*EXCERPTED DATA*
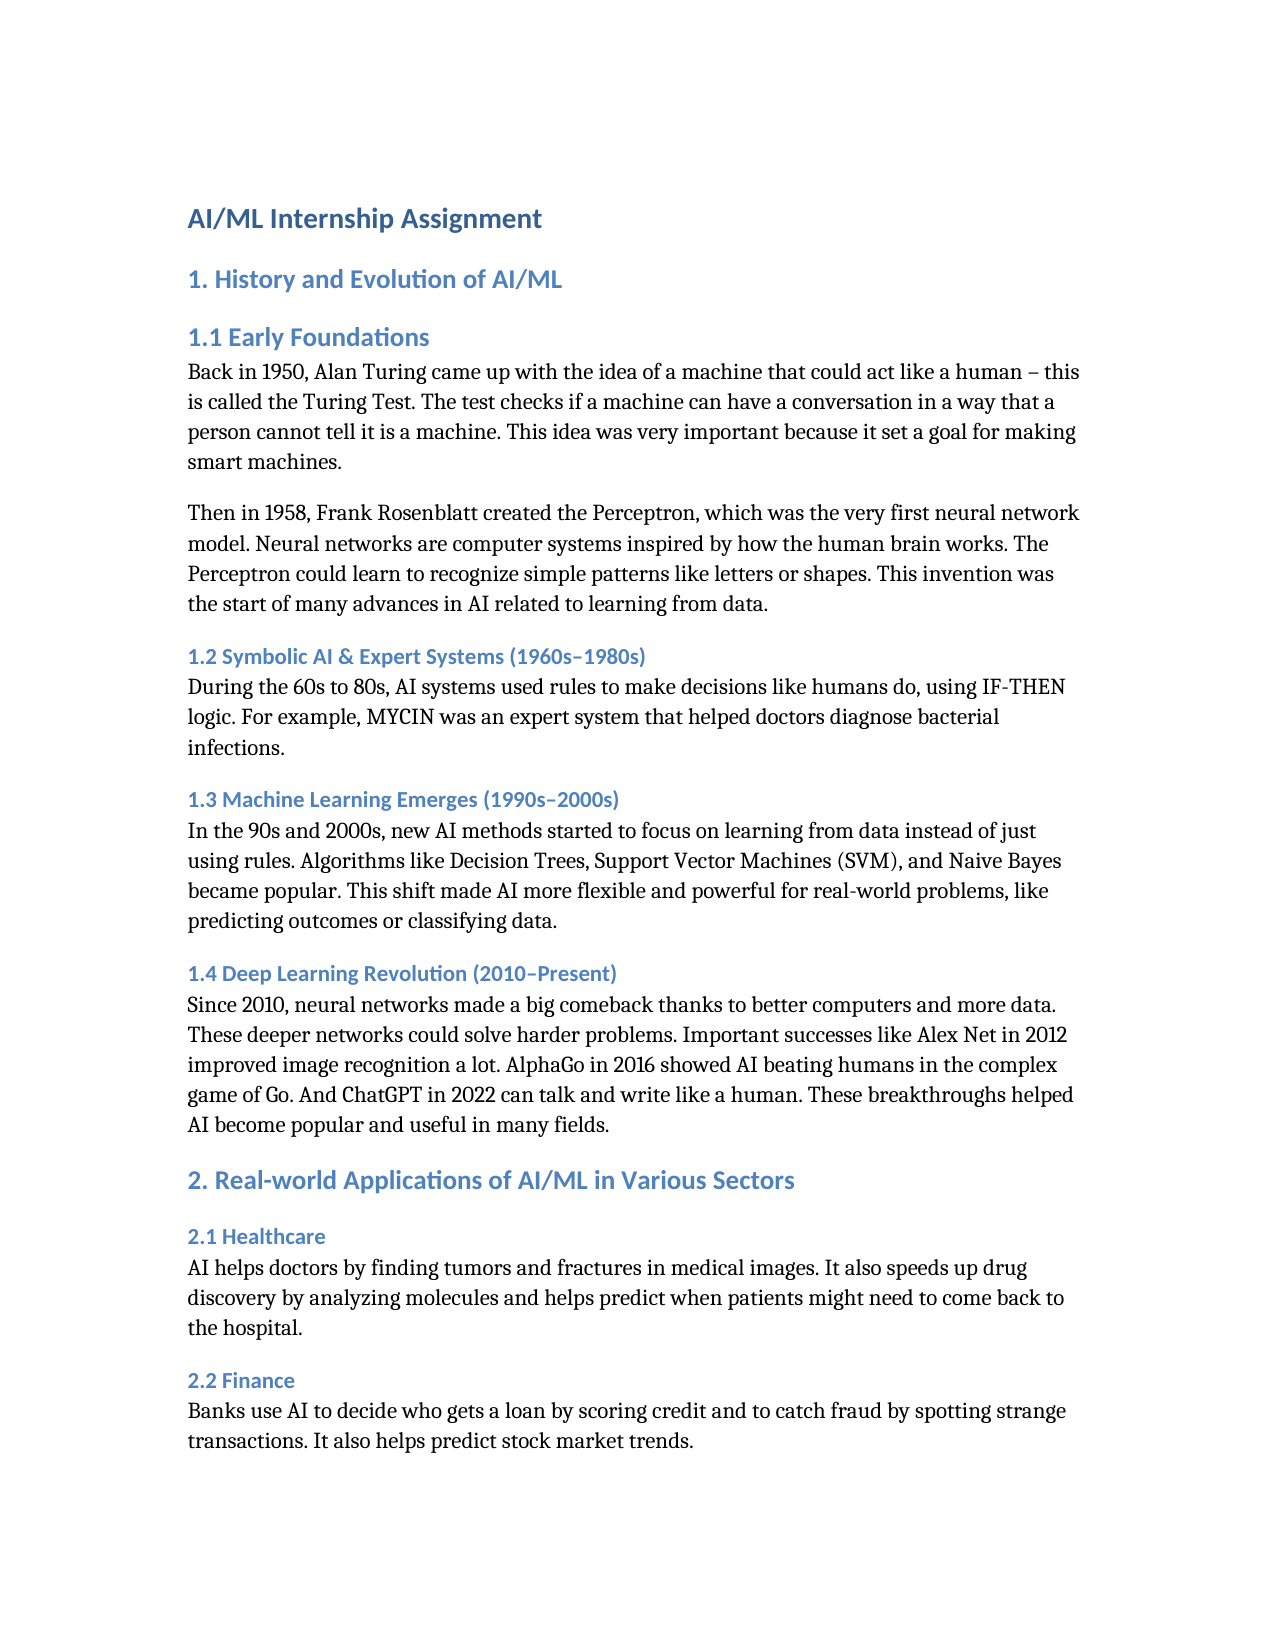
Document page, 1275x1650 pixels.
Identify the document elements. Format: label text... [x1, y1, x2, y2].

subtitle 1.3 Machine Learning Emerges (1990s–2000s) [187, 785, 1087, 813]
subtitle 1.1 Early Foundations [187, 321, 1087, 353]
subtitle 2.2 Finance [187, 1366, 1087, 1394]
subtitle 1.4 Deep Learning Revolution (2010–Present) [187, 959, 1087, 987]
subtitle AI/ML Internship Assignment [187, 200, 1087, 236]
subtitle 2.1 Healthcare [187, 1222, 1087, 1250]
text Back in 1950, Alan Turing came up with the idea of a machine that could act like a human – this is called the Turing Test. The test checks if a machine can have a conversation in a way that a person cannot tell it is a machine. This idea was very important because it set a goal for making smart machines. [187, 358, 1087, 475]
text Banks use AI to decide who gets a loan by scoring credit and to catch fraud by spotting strange transactions. It also helps predict stock market trends. [187, 1398, 1087, 1454]
text During the 60s to 80s, AI systems used rules to make decisions like humans do, using IF-THEN logic. For example, MYCIN was an expert system that helped doctors diagnose bacterial infections. [187, 674, 1087, 761]
subtitle 1.2 Symbolic AI & Expert Systems (1960s–1980s) [187, 642, 1087, 670]
text Then in 1958, Frank Rosenblatt created the Perceptron, which was the very first neural network model. Neural networks are computer systems inspired by how the human brain works. The Perceptron could learn to recognize simple patterns like letters or shapes. This invention was the start of many advances in AI related to learning from data. [187, 500, 1087, 617]
subtitle 2. Real-world Applications of AI/ML in Various Sectors [187, 1163, 1087, 1196]
text AI helps doctors by finding tumors and fractures in medical images. It also speeds up drug discovery by analyzing molecules and helps predict when patients might need to come back to the hospital. [187, 1254, 1087, 1341]
text In the 90s and 2000s, new AI methods started to focus on learning from data instead of just using rules. Algorithms like Decision Trees, Support Vector Machines (SVM), and Naive Bayes became popular. This shift made AI more flexible and powerful for real-world problems, like predicting outcomes or classifying data. [187, 818, 1087, 934]
subtitle 1. History and Evolution of AI/ML [187, 262, 1087, 295]
text Since 2010, neural networks made a big comeback thanks to better computers and more data. These deeper networks could solve harder problems. Important successes like Alex Net in 2012 improved image recognition a lot. AlphaGo in 2016 showed AI beating humans in the complex game of Go. And ChatGPT in 2022 can talk and write like a human. These breakthroughs helped AI become popular and useful in many fields. [187, 991, 1087, 1139]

*TASK OBJECTIVE*
Set down the records precisely as they appear. Any picture stays out.

*ANSWER BOX*
Document page, 1275x1650 pixels.
Identify the document elements. Format: label text... [x1, y1, x2, y2].

subtitle 1.3 Machine Learning Emerges (1990s–2000s) [187, 785, 1087, 813]
subtitle 1.1 Early Foundations [187, 321, 1087, 353]
subtitle 2.2 Finance [187, 1366, 1087, 1394]
subtitle 1.4 Deep Learning Revolution (2010–Present) [187, 959, 1087, 987]
subtitle AI/ML Internship Assignment [187, 200, 1087, 236]
subtitle 2.1 Healthcare [187, 1222, 1087, 1250]
text Back in 1950, Alan Turing came up with the idea of a machine that could act like a human – this is called the Turing Test. The test checks if a machine can have a conversation in a way that a person cannot tell it is a machine. This idea was very important because it set a goal for making smart machines. [187, 358, 1087, 475]
text Banks use AI to decide who gets a loan by scoring credit and to catch fraud by spotting strange transactions. It also helps predict stock market trends. [187, 1398, 1087, 1454]
text During the 60s to 80s, AI systems used rules to make decisions like humans do, using IF-THEN logic. For example, MYCIN was an expert system that helped doctors diagnose bacterial infections. [187, 674, 1087, 761]
subtitle 1.2 Symbolic AI & Expert Systems (1960s–1980s) [187, 642, 1087, 670]
text Then in 1958, Frank Rosenblatt created the Perceptron, which was the very first neural network model. Neural networks are computer systems inspired by how the human brain works. The Perceptron could learn to recognize simple patterns like letters or shapes. This invention was the start of many advances in AI related to learning from data. [187, 500, 1087, 617]
subtitle 2. Real-world Applications of AI/ML in Various Sectors [187, 1163, 1087, 1196]
text AI helps doctors by finding tumors and fractures in medical images. It also speeds up drug discovery by analyzing molecules and helps predict when patients might need to come back to the hospital. [187, 1254, 1087, 1341]
text In the 90s and 2000s, new AI methods started to focus on learning from data instead of just using rules. Algorithms like Decision Trees, Support Vector Machines (SVM), and Naive Bayes became popular. This shift made AI more flexible and powerful for real-world problems, like predicting outcomes or classifying data. [187, 818, 1087, 934]
subtitle 1. History and Evolution of AI/ML [187, 262, 1087, 295]
text Since 2010, neural networks made a big comeback thanks to better computers and more data. These deeper networks could solve harder problems. Important successes like Alex Net in 2012 improved image recognition a lot. AlphaGo in 2016 showed AI beating humans in the complex game of Go. And ChatGPT in 2022 can talk and write like a human. These breakthroughs helped AI become popular and useful in many fields. [187, 991, 1087, 1139]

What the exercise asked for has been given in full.